MILK! MARATHON ARTISTS
Une madeleine à courte distance : la première écoute de “Avant Gardener”, récit ahuri d’une séance de jardinage déraillant en crise de panique, le tout dévidé sur une ligne de basse valant celle de “Cannonball”. Un classique instantané, le surgissement d’une évidence et l’immédiateté d’une joie, tant les meilleures chansons de cette angoissée chronique rayonnent. “Things Take Time, Take Time” est, dit-on, plus personnel ; il est surtout plus dépeuplé. Confinée dans l’appartement d’un ami pendant pratiquement un an, Courtney Barnett a bricolé ses démos à l’aide d’une boîte à rythmes Roland CR-8000, conservée au moment de l’enregistrement pour lequel elle s’est volontairement privée de son groupe, pourtant pas manchot. Choix peu convaincant pour “Sunfair Sundown” mais probant sur “Before You Gotta Go”, où la batterie (tenue par Stella Mozgawa, aux fûts chez Warpaint, qui produit également l’album) fraternise idéalement avec la machine. La férocité de “Pedestrian At Best” manque un peu : ici, nous n’avons droit qu’à la seule douceur.
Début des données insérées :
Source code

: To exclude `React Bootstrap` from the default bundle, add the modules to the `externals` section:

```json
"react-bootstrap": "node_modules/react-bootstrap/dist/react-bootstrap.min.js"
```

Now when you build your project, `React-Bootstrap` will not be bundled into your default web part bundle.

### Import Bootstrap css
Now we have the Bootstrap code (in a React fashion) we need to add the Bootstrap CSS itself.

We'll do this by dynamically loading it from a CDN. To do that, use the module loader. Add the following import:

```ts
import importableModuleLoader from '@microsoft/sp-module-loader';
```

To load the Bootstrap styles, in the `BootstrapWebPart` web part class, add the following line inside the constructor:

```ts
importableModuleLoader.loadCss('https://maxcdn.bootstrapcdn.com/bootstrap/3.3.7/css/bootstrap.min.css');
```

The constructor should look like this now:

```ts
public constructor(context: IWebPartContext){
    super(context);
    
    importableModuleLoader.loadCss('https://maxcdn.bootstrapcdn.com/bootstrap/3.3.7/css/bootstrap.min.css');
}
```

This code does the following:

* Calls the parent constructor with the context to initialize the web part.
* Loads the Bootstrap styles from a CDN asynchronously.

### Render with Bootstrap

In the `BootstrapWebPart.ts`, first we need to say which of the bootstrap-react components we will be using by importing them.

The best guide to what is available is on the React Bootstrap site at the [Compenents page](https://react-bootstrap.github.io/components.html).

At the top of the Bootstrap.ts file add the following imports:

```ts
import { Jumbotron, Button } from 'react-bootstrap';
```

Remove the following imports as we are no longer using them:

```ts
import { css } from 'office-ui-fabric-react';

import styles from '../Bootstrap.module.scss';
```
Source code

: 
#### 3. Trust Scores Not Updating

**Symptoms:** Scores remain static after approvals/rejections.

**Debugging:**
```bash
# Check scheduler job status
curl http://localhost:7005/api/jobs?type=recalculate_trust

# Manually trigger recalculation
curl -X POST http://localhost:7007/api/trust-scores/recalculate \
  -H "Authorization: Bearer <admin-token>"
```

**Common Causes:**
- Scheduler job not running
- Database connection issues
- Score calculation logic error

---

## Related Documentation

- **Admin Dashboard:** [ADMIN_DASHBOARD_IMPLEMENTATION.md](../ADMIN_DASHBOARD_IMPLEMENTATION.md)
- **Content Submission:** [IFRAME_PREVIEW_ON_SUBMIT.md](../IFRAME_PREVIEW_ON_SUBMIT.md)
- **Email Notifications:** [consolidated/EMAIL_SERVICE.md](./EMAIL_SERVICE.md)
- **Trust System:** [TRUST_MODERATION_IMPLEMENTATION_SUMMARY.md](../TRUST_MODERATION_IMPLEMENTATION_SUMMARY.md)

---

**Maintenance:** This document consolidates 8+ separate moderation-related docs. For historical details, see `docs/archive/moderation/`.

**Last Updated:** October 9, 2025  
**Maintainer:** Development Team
L’Australienne semble avoir trouvé dans le confinement une sorte de tranquillité provisoire qui se paie de peu de mots : l’écriture est plus simple qu’à ses débuts, moins foisonnante. “Rae Street”, la plus classiquement barnettienne du lot, ouvre l’album avec panache, mais le sourire aux lèvres vient surtout avec “If I Don’t Hear From You Tonight”, digne des premiers White Stripes, ou “Oh The Night”, à la simplicité délibérée, menée par un piano et une batterie presque hésitants. Paradoxe des “albums Covid” : leur tonalité souvent introspective qui tranche avec notre présent besoin de boucan et d’espace.